**WHAT YOU NEED TO DO:** Note each line of the entries that includes "about". Then copy those lines.

**TASK INPUT:**
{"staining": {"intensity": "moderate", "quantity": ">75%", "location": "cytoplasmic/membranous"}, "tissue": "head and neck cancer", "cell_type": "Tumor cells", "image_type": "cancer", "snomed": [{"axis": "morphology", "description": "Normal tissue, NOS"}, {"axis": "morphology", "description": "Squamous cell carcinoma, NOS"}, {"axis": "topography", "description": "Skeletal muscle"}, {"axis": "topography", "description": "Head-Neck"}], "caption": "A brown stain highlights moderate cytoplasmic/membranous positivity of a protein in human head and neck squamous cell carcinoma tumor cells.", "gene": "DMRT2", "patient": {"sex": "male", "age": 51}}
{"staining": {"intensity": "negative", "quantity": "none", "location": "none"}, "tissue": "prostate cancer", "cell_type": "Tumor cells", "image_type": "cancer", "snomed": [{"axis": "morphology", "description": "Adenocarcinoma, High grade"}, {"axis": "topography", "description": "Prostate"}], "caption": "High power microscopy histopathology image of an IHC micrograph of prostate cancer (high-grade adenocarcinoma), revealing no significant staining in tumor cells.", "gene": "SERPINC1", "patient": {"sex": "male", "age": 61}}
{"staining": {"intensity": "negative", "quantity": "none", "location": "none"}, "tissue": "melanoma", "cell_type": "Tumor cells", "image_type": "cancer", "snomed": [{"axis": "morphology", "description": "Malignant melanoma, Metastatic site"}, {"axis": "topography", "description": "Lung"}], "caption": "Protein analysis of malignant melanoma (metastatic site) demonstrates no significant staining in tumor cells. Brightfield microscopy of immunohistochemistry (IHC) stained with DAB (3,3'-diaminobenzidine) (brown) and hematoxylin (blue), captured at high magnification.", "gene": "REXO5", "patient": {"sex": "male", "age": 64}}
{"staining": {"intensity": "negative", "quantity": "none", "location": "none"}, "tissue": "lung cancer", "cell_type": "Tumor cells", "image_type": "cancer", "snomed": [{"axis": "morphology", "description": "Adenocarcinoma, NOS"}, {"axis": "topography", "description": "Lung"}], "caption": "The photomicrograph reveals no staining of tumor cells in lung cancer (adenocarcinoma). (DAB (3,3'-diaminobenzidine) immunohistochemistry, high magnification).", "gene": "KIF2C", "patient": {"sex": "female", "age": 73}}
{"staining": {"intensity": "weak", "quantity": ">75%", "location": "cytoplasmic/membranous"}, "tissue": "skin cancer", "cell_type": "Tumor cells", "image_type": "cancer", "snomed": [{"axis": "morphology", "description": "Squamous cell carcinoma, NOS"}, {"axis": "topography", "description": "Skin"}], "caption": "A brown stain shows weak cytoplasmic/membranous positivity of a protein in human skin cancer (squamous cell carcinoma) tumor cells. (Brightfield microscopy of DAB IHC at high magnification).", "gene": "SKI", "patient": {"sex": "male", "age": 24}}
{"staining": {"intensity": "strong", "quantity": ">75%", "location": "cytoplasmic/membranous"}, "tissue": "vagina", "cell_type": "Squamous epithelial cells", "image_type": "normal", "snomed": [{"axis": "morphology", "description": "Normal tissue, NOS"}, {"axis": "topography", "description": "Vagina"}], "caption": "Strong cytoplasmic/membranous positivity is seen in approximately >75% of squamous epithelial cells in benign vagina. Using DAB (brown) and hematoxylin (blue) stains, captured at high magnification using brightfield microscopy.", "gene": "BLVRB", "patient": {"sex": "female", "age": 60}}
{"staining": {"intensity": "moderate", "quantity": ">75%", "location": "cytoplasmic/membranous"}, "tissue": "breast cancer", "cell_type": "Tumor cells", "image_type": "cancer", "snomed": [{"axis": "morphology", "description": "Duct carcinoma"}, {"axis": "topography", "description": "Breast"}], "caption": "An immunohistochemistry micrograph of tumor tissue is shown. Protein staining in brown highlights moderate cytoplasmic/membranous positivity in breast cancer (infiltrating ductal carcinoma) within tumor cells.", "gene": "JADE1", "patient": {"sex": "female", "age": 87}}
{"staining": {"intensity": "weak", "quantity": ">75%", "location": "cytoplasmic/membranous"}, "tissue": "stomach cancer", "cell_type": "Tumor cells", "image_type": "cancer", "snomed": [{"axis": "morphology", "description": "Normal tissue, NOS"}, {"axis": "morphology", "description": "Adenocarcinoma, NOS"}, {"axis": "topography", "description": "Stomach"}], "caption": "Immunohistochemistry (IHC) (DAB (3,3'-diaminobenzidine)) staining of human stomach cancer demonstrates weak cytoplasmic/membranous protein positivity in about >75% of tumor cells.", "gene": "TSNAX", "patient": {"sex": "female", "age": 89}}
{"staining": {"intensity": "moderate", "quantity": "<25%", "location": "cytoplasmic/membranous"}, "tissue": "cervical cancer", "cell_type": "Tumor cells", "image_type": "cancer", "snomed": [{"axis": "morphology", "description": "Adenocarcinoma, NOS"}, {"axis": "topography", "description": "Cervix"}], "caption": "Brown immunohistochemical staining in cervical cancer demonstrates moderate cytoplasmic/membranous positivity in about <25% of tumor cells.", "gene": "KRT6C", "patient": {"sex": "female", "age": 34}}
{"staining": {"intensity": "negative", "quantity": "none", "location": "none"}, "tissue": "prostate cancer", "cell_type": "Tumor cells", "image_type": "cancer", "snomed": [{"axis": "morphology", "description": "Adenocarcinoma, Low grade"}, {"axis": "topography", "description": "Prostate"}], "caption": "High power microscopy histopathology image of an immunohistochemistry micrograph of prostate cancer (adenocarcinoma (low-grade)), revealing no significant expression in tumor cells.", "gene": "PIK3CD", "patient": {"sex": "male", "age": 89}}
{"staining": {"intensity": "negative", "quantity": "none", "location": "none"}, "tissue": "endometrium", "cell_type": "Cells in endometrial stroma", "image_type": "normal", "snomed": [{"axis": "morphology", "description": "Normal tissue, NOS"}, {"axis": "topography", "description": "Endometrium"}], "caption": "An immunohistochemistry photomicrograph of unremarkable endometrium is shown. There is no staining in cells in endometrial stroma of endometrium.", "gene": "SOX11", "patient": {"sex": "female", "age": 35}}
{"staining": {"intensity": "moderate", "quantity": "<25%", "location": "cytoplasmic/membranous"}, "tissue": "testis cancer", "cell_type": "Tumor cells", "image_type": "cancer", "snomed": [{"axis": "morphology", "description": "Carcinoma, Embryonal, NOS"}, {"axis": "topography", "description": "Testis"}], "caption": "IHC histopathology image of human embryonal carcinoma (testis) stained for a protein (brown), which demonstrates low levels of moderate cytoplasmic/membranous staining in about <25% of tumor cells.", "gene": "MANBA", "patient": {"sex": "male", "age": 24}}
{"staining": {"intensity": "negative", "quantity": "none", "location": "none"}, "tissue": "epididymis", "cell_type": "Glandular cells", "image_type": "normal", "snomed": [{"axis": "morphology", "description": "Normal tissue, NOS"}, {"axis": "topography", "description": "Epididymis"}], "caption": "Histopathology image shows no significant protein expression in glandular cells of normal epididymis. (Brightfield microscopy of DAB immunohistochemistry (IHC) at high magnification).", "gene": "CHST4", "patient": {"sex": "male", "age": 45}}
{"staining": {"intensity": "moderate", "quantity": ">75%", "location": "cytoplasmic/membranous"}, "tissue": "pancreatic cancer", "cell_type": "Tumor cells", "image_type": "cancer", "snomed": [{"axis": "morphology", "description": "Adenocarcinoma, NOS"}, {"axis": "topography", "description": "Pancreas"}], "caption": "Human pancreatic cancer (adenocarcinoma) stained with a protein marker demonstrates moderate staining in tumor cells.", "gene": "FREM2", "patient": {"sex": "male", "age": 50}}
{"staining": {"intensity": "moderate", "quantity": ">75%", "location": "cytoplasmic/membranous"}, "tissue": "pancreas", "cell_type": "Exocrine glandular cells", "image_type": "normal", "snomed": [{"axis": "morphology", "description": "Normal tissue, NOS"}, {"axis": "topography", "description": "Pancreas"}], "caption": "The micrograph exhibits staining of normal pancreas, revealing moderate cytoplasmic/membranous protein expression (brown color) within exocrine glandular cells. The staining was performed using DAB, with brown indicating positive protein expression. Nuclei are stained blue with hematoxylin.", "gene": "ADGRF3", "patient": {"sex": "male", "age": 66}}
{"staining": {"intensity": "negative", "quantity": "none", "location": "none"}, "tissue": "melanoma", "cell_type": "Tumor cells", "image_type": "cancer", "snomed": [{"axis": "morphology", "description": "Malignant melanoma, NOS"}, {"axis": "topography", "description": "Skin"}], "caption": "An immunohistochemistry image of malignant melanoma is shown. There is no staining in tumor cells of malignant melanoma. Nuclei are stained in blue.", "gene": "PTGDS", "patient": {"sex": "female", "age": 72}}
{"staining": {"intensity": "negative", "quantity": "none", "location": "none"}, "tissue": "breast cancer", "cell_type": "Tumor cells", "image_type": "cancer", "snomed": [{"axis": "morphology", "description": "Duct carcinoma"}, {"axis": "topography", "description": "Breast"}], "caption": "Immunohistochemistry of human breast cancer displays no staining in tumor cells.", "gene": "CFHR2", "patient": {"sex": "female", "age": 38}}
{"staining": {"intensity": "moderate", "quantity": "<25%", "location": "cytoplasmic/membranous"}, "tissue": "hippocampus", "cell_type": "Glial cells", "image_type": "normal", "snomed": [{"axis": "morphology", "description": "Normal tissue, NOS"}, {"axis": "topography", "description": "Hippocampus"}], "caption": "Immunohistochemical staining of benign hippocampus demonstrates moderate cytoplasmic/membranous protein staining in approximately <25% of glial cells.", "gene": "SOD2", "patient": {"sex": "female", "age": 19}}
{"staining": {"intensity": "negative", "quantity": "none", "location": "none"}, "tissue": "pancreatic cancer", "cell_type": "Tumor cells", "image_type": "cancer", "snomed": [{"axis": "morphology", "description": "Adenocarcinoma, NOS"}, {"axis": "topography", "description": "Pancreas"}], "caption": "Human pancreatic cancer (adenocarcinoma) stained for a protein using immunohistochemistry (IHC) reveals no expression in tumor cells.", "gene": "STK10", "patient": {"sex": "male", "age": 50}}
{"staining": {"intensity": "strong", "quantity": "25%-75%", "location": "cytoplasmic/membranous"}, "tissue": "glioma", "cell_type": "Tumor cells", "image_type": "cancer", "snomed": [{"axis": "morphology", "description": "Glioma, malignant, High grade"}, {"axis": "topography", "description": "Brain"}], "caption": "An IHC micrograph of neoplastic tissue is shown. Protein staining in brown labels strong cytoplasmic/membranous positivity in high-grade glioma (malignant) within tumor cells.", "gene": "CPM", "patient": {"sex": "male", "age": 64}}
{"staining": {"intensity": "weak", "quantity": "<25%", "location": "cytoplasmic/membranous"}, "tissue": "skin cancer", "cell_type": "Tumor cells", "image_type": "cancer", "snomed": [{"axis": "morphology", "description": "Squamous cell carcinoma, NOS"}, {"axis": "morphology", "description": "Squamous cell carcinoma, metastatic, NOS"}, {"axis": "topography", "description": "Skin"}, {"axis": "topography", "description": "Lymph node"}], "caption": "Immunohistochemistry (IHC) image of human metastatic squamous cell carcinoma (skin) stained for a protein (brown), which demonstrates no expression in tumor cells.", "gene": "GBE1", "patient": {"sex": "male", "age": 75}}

**TASK OUTPUT:**
{"staining": {"intensity": "weak", "quantity": ">75%", "location": "cytoplasmic/membranous"}, "tissue": "stomach cancer", "cell_type": "Tumor cells", "image_type": "cancer", "snomed": [{"axis": "morphology", "description": "Normal tissue, NOS"}, {"axis": "morphology", "description": "Adenocarcinoma, NOS"}, {"axis": "topography", "description": "Stomach"}], "caption": "Immunohistochemistry (IHC) (DAB (3,3'-diaminobenzidine)) staining of human stomach cancer demonstrates weak cytoplasmic/membranous protein positivity in about >75% of tumor cells.", "gene": "TSNAX", "patient": {"sex": "female", "age": 89}}
{"staining": {"intensity": "moderate", "quantity": "<25%", "location": "cytoplasmic/membranous"}, "tissue": "cervical cancer", "cell_type": "Tumor cells", "image_type": "cancer", "snomed": [{"axis": "morphology", "description": "Adenocarcinoma, NOS"}, {"axis": "topography", "description": "Cervix"}], "caption": "Brown immunohistochemical staining in cervical cancer demonstrates moderate cytoplasmic/membranous positivity in about <25% of tumor cells.", "gene": "KRT6C", "patient": {"sex": "female", "age": 34}}
{"staining": {"intensity": "moderate", "quantity": "<25%", "location": "cytoplasmic/membranous"}, "tissue": "testis cancer", "cell_type": "Tumor cells", "image_type": "cancer", "snomed": [{"axis": "morphology", "description": "Carcinoma, Embryonal, NOS"}, {"axis": "topography", "description": "Testis"}], "caption": "IHC histopathology image of human embryonal carcinoma (testis) stained for a protein (brown), which demonstrates low levels of moderate cytoplasmic/membranous staining in about <25% of tumor cells.", "gene": "MANBA", "patient": {"sex": "male", "age": 24}}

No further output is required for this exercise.